Dec. 2nd, 2011

sobrique: (Default)
This week, I've been trying to work out the relative merits of RAID5 vs. RAID6 as a method of disk protection.
I won't bore you with details of implementation, but the essence of this - RAID 5 is a set of disk, for which one is set aside as parity and error correction.
Losing any single disk within a RAID 5 set means you're fine, but a second means you lose the lot.

RAID6 is - more or less - the same thing, but with dual parity. E.g. in a given sized set of disks, you use two for parity - such that you can lose any two from your set, safely, and a third will take your set of disks out

Into this mix, you have hot spares - a hot spare is _another_ disk, that's set aside, on it's own, to take the place of a failed drive.

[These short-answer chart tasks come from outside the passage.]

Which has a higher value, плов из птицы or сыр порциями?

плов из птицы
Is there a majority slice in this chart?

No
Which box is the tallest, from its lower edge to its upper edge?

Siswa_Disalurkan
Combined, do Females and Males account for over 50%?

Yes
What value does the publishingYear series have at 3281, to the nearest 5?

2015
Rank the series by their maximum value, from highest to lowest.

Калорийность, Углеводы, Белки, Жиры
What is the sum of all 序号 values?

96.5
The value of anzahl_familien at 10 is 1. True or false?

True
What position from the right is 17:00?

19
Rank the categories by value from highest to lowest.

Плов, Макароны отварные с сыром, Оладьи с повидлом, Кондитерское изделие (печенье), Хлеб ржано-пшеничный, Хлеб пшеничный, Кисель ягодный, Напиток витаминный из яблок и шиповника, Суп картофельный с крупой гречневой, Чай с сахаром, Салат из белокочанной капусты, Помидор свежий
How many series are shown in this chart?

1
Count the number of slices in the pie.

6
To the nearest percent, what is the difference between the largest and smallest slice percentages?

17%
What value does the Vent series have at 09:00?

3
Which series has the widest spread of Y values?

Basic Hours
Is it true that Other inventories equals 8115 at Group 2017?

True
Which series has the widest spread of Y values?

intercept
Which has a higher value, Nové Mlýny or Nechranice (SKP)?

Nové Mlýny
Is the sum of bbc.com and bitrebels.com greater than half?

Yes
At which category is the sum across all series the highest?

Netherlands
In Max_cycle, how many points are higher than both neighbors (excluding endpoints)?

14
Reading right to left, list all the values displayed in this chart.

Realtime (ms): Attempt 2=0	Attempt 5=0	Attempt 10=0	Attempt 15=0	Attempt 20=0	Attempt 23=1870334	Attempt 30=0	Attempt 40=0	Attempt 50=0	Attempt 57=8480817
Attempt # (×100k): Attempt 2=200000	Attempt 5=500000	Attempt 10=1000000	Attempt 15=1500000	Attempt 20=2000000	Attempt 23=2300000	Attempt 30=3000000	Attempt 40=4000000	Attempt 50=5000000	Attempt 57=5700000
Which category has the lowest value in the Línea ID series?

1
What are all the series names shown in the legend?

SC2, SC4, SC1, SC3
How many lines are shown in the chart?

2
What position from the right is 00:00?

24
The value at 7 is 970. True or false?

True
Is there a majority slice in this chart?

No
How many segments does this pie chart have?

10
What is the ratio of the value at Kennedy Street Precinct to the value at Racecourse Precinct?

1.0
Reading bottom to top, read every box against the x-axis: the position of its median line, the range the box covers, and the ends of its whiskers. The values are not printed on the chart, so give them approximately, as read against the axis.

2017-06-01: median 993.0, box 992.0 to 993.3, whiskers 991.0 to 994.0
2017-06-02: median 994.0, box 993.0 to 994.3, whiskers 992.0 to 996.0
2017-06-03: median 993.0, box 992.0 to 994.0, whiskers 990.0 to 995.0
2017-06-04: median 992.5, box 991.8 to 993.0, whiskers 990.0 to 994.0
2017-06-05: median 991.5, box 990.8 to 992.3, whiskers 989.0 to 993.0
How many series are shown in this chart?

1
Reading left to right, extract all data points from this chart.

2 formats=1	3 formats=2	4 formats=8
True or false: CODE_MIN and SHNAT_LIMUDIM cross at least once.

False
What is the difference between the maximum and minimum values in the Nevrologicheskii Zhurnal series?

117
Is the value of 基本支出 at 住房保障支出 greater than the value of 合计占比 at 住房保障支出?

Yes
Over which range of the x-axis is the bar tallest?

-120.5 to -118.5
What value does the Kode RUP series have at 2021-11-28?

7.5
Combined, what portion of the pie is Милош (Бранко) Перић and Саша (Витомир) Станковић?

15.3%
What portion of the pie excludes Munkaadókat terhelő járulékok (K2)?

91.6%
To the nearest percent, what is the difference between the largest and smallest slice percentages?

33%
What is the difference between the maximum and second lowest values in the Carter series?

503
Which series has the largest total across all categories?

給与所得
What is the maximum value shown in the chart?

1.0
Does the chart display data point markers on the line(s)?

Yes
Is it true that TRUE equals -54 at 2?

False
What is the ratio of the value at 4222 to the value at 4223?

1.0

So what I'm trying to figure out - given a mean time between failure of the drives (1 million hours), how much better - or worse - are the different RAID types?

When you 'lose' a drive, you have a window of exposure for the rebuild to occur, or your drive to be replaced. I know the chance of failure in that window is (very) low. However, I'm talking in terms of large arrays of drives - 1000 disks or so, and the data that means, which means 'pretty remote' odds, actually start to rack up, and even 'fairly remote' of a critical data loss is bad.

So I'm working on 3 'choices' here.
RAID 5, 3+1
RAID 6, 6+2
As both these 'types' waste 25% of capacity, and therefore cost the same.
For comparison, I'm considering RAID 5, 7+1.

Now, the number crunching goes thus:
MTBF of 1million hours.
Assume a maximum window of 96 hours before a failed drive is replaced and back in service. (Typically it'll be less).

Given 240 drives to put my data on, in which _any_ RAID loss results in total data loss. (So if one group of drives goes pop, I have to recover the whole lot). (IN case you're interested, they're probably 300Gb drives, so we're talking 54 TB of data - this is a lot of data to recover, so we'd rather not have to).

And over a 3 year time period, how likely that circumstance is to show up.

So I make it:
MTBF 1 million hours.
Chance of failure in a given 96 hour block - 0.000096

Taking a 4 disk set - chance of any single failure is:
1 - ( 1 - .000096 ) ^4 = 0.00038
From an 8 disk set, same logic:
1 - ( 1 - 0.000096 ) ^ 8 = 0.00076

Twice as many drives, nearly twice the chance of a failure occurring. (It's not -quite-).

So with the R5 set first drive fail is ok. Second is a total loss.
So chance of losing a second drive out of your 4 disk set is:
For R5, 3+1 we've got:
99.961% chance that of 4 drives none fail.
99.971% chance that of 3 drives, none fail.

So -
3.839x10 ^ -4 x 2.8 x 10 ^ -4.
= 1.1 x 10 ^ -7.
11 in 100,000,000 chance of occurring.

For the RAID 5, 7+1:
Chance of any one out of the 8, is 'chance of not failing' ^ 8.
So 99.923%.

Chance of remain drive from the set of 7 failing, in the same 96 hour
window, is:
'chance of not failing' ^ 7.
So 99.932%

7,677 x 10^-4 x 6.71 x 10^-4 = 5.144x 10 ^ -7.
A 51 in 100,000,000 chance of occuring.

And for the RAID 6, 6+2:
First drive: 99.92322580
Second Drive: 99.93281935
Third Drive: 99.94241382

Which means RAID 6, 6+2 has 2.97 E-10 chance of that scenario.

Now, that's where I get stuck - on the face of it, R6 seems 1000x more reliable than either RAID5, 3+1 or RAID5, 7+1.

If you multiply out across 240 drives, you've 60 4 drive sets, and 30 8 drive sets.
I think you can apply the same rational to that:
Probabity of failure is 1 - ( 1 - one set ) ^ number of sets.

So 240 drives:
R5, 3+1 = 6.63E-006
R5 7+1 = 1.55E-005
R6 6+2 = 8.91E-009

Now, the bit where I get a bit stuck - rolling the time window over 3 years. We're talking about a poisson distribution, (I think?). Can I just take my '96 hour' chance of failure, and do compound probability?
Making the R6, 6+2 scenario - over 3 years = 26280 hours.
Our number is over 96 hours - of which there's 273 chunks.
So ... 1 - ( 1 - 8.91 E-009 ) ^ 273
= 2.43E-006

So, 2 in a million chance of having a really really bad week.
Does my number crunching work out correctly though?

R5, 3+1 = 1.41E-3
R5, 7+1 = 4.22E-3

So ... looking at it, R6 - in terms of pure reliability - is a thousand times safer than R5 in either configuration.
The tradeoff would be performance - RAID 6 carries a write penalty - it must perform reads and writes to calculate parity for each write - which is higher than it would be with RAID 5 (approximately doubled - so halving your write performance).